Gaüzère B A, Roblin X, Blanc P, Xavierson G, Paganin F
Service de réanimation, Centre hospitalier départemental Félix Guyon, La Réunion, France.
Bull Soc Pathol Exot. 1998;91(1):95-8.
Located in the Indian ocean, Reunion island, a French overseas territory, is free of malaria since the 1960's. As malaria is still highly endemic in the neighbouring countries, imported cases are averaging 130 to 150 cases per year. From 1993 to 1996, about 483 cases of imported malaria were admitted in Reunion. Five severe complicated Plasmodium falciparum malaria cases occurring in non-immune persons, required further treatment in the intensive care unit (age 40 +/- 8 years, duration: 14.8 +/- 7.4, SAPS: 21 +/- 10). Three patients died. As short-stay travellers, patients were contaminated in Madagascar (4) and in Malawi (1) and presented with an associated pathology: alcohol and tobacco abuses (2 cases), AIDS (1 case). In all cases, chemoprophylaxis was either inadequate (chloroquine alone, 3 cases) or absent (2 cases) and the diagnosis and the appropriate treatment were delayed. Moreover, patients were either self-treating themselves, or initially refused to be admitted. Parasitemia was very high. Two patients died within an hour following their admission before diagnosis could be made and quinine treatment be initiated (rupture of the spleen, multiple organ failure). One patient died at day 7 (acute respiratory distress syndrome, renal failure). Two survived under respiratory assistance and hemodialysis and presented the usual intensive care complications (respiratory nosocomial infection, acute cholecystitis). In Réunion island, imported P. falciparum still accounts for a high rate of morbidity and few fatalities, despite a sophisticated curative health system. Delay in diagnosis and institution of an appropriate treatment is frequent in non-immune persons who develop fever and non-specific symptoms. It markedly increases the risk of complications and death from falciparum malaria as well as morbidity cofactors. Emphasis must be placed on appropriate information of health personnel and travellers.
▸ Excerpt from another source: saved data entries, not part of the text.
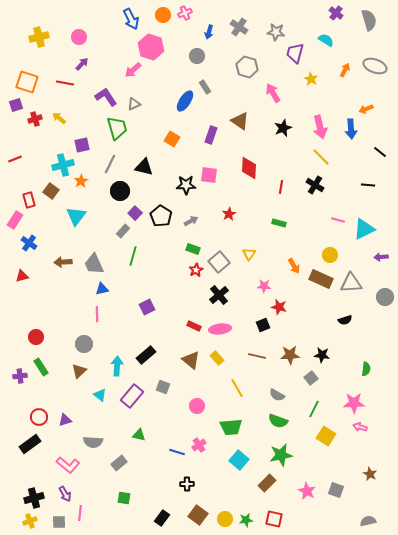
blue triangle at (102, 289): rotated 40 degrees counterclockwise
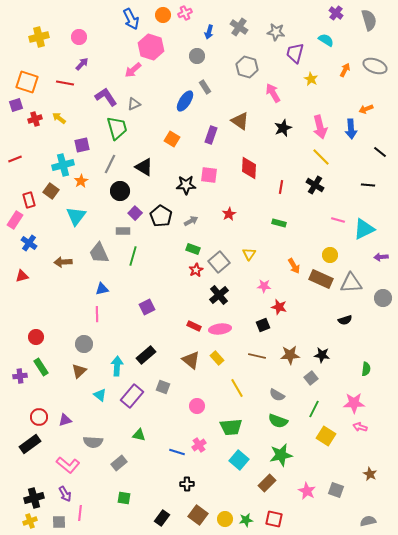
black triangle at (144, 167): rotated 18 degrees clockwise
gray rectangle at (123, 231): rotated 48 degrees clockwise
gray trapezoid at (94, 264): moved 5 px right, 11 px up
gray circle at (385, 297): moved 2 px left, 1 px down
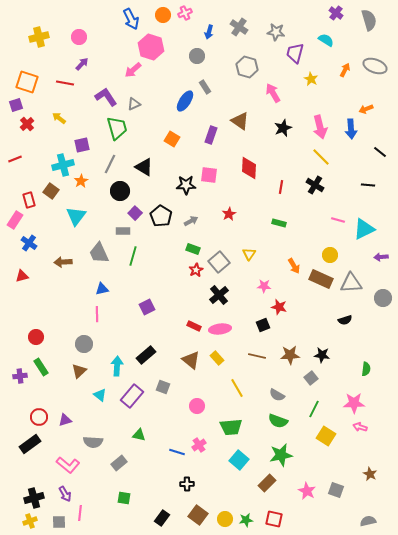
red cross at (35, 119): moved 8 px left, 5 px down; rotated 24 degrees counterclockwise
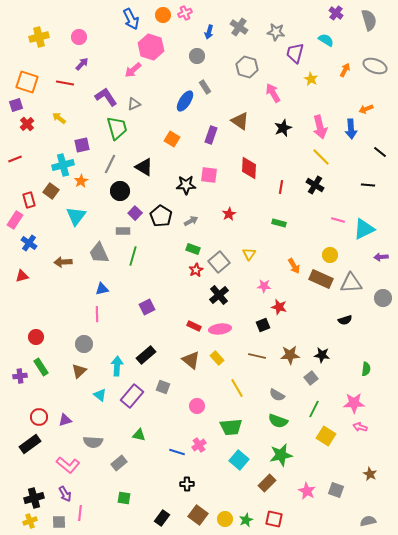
green star at (246, 520): rotated 16 degrees counterclockwise
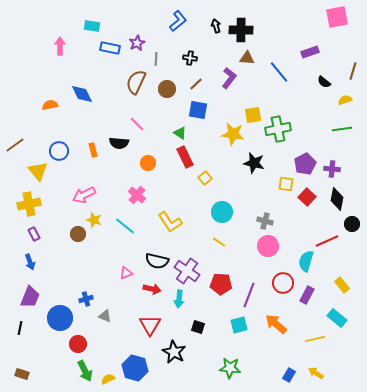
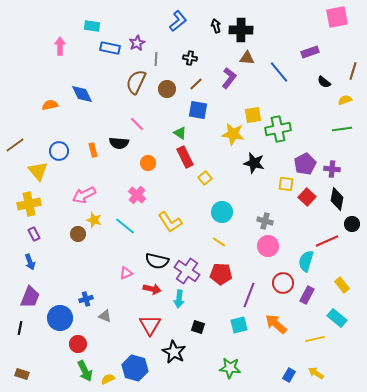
red pentagon at (221, 284): moved 10 px up
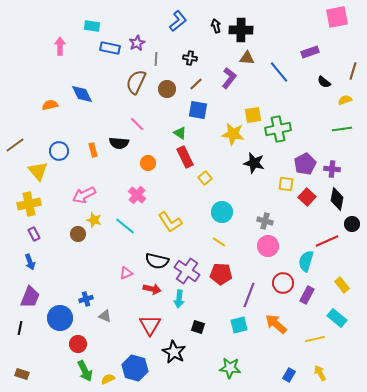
yellow arrow at (316, 373): moved 4 px right; rotated 28 degrees clockwise
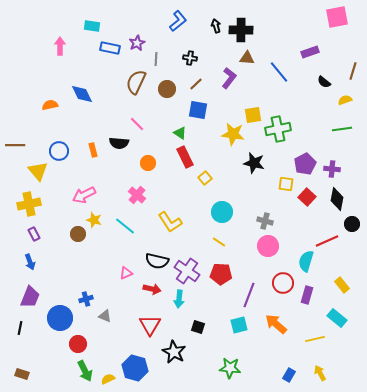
brown line at (15, 145): rotated 36 degrees clockwise
purple rectangle at (307, 295): rotated 12 degrees counterclockwise
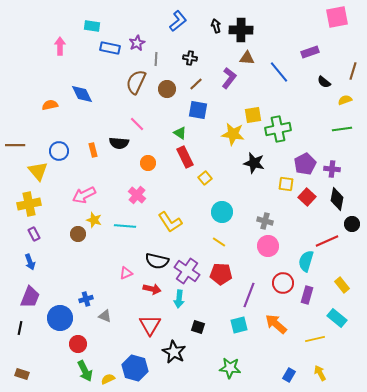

留尼汪岛是法国的一个海外领地,位于印度洋,自20世纪60年代以来一直没有疟疾。由于邻国疟疾仍然高度流行,每年输入病例平均为130至150例。1993年至1996年,留尼汪岛收治了约483例输入性疟疾病例。5例发生在非免疫人群中的严重复杂性恶性疟原虫疟疾病例,需要在重症监护病房进一步治疗(年龄40±8岁,病程:14.8±7.4,简化急性生理学评分:21±10)。3例患者死亡。作为短期旅行者,患者在马达加斯加(4例)和马拉维(1例)感染,伴有相关病症:酗酒和吸烟(2例)、艾滋病(1例)。在所有病例中,化学预防要么不充分(仅使用氯喹,3例),要么未进行(2例),诊断和适当治疗均被延误。此外,患者要么自行治疗,要么最初拒绝入院。疟原虫血症非常高。2例患者在入院后1小时内死亡,未能作出诊断并开始奎宁治疗(脾破裂、多器官衰竭)。1例患者在第7天死亡(急性呼吸窘迫综合征、肾衰竭)。2例患者在呼吸辅助和血液透析下存活,并出现了常见的重症监护并发症(呼吸道医院感染、急性胆囊炎)。在留尼汪岛,尽管有完善的治疗性卫生系统,但输入性恶性疟原虫仍导致高发病率和少数死亡病例。在出现发热和非特异性症状的非免疫人群中,诊断和开始适当治疗的延误很常见。这显著增加了恶性疟并发症和死亡风险以及发病的辅助因素。必须重视对卫生人员和旅行者的适当宣传。